§ Activities:
[a] In the passage about NIH funding troubles, where was Zerhouni's Policy Forum article published?
[b] Pick up the passage about NIH funding troubles right after its final sentence and keep writing.

§ Supplied passage:
In a Policy Forum article published in the Nov. 17 issue of Science, Zerhouni said the agency’s cash crunch has slowed programs in certain research programs, including those that rely on genomic technologies, and made it more difficult for researchers to extend ongoing programs.
“As I talk to scientists and researchers around the country, the anxiety is palpable,” he said in the article. He said he was “most deeply troubled” about the trend, and added that he “share[s] these concerns.”
With an undertone of criticism aimed at federal policy makers who have flat-lined NIH funding after several years of doubling growth, Zerhouni checked off a list of ailments, sketched some belt-tightening options, and called on the research community to “do a better job in demonstrating our value to society.”
Scale and Causes of the Budget Troubles
In his article, Zerhouni pointed to several factors causing the difficulty in obtaining funding, including an increasing number of applicants, US inflation, and unexpected stagnancy in the overall American economy after several years of growth.

§ Information:
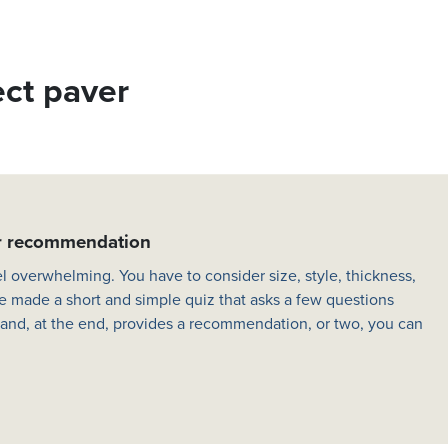
ect paver
er recommendation
l overwhelming. You have to consider size, style, thickness,
e made a short and simple quiz that asks a few questions
 and, at the end, provides a recommendation, or two, you can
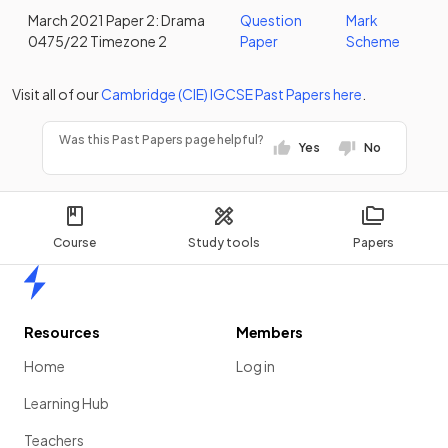
March 2021 Paper 2: Drama
Question
Mark
0475/22 Timezone 2
Paper
Scheme
Visit all of our
Cambridge (CIE)
IGCSE
Past Papers
here
.
Was this Past Papers page helpful?
Yes
No
Course
Study tools
Papers
Home
Resources
Members
Home
Log in
Learning Hub
Teachers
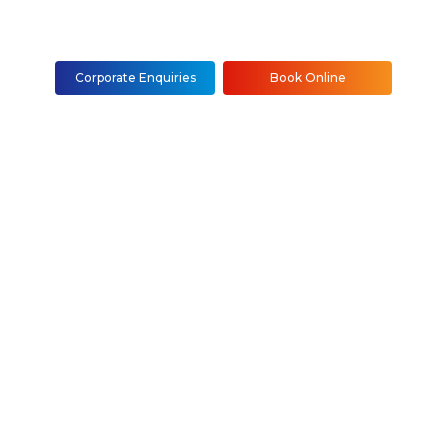
Corporate Enquiries
Book Online
nstallation &
NYC
Staten Island)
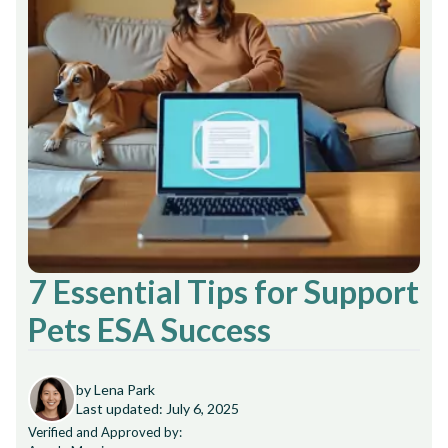
7 Essential Tips for Support
Pets ESA Success
by Lena Park
Last updated: July 6, 2025
Verified and Approved by:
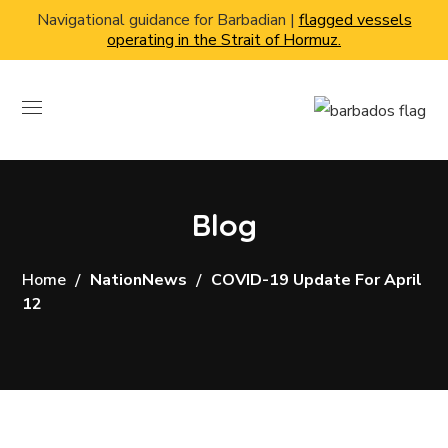
Navigational guidance for Barbadian |
flagged vessels
operating in the Strait of Hormuz.
Blog
Home
NationNews
COVID-19 Update For April
12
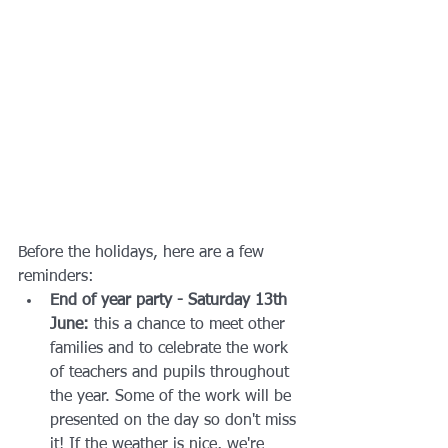
Before the holidays, here are a few 
reminders:
End of year party - Saturday 13th 
June:
 this a chance to meet other 
families and to celebrate the work 
of teachers and pupils throughout 
the year. Some of the work will be 
presented on the day so don't miss 
it! If the weather is nice, we're 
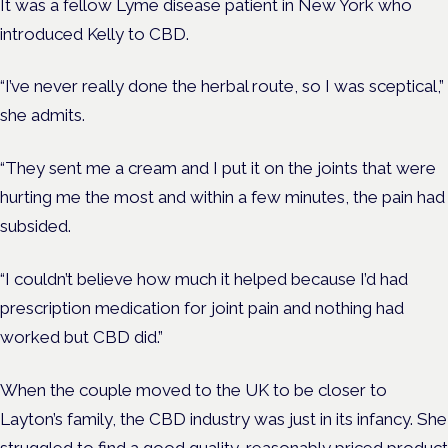
It was a fellow Lyme disease patient in New York who
introduced Kelly to CBD.
“I’ve never really done the herbal route, so I was sceptical,”
she admits.
“They sent me a cream and I put it on the joints that were
hurting me the most and within a few minutes, the pain had
subsided.
“I couldn’t believe how much it helped because I’d had
prescription medication for joint pain and nothing had
worked but CBD did.”
When the couple moved to the UK to be closer to
Layton’s family, the CBD industry was just in its infancy. She
struggled to find a good quality, reasonably priced product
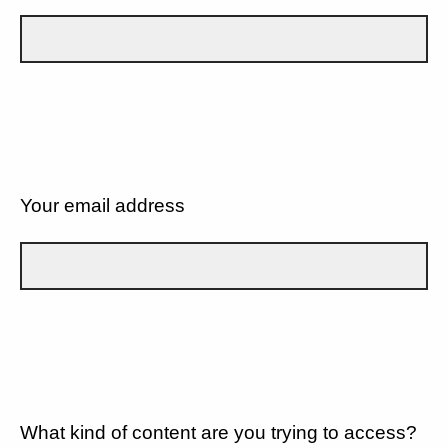
Your email address
What kind of content are you trying to access?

§ Expected results:
[a] In the Nov. 17 issue of Science.

[b]
Zerhouni noted that the annual number of applicants for new and competing grants has nearly doubled to around 46,000 in 2006 from 24,000 in 1998. There are also more scientists applying for grants, he said. In 1998, about 19,000 scientists applied for competing awards, and the NIH forecasts that number to rise to 36,000 in 2007.
Zerhouni described the outcome as a supply-and-demand “paradox” that makes it more difficult to get NIH funding now than it was before the budget-doubling initiative kicked off in 1997.
Roadmap Not to Blame
Disputing what he characterized as suggestions that the NIH Roadmap for Medical Research is “a major cause of reduced success rates,” Zerhouni said the Roadmap, which funds emerging research initiatives in systems biology and other areas, represents only 1.2 percent of the NIH budget for FY 2006.
Zerhouni described the Roadmap as a necessary response to “an era of rapid convergence” and “emerging opportunities” in the sciences, and said it allows NIH to “incubate new ideas."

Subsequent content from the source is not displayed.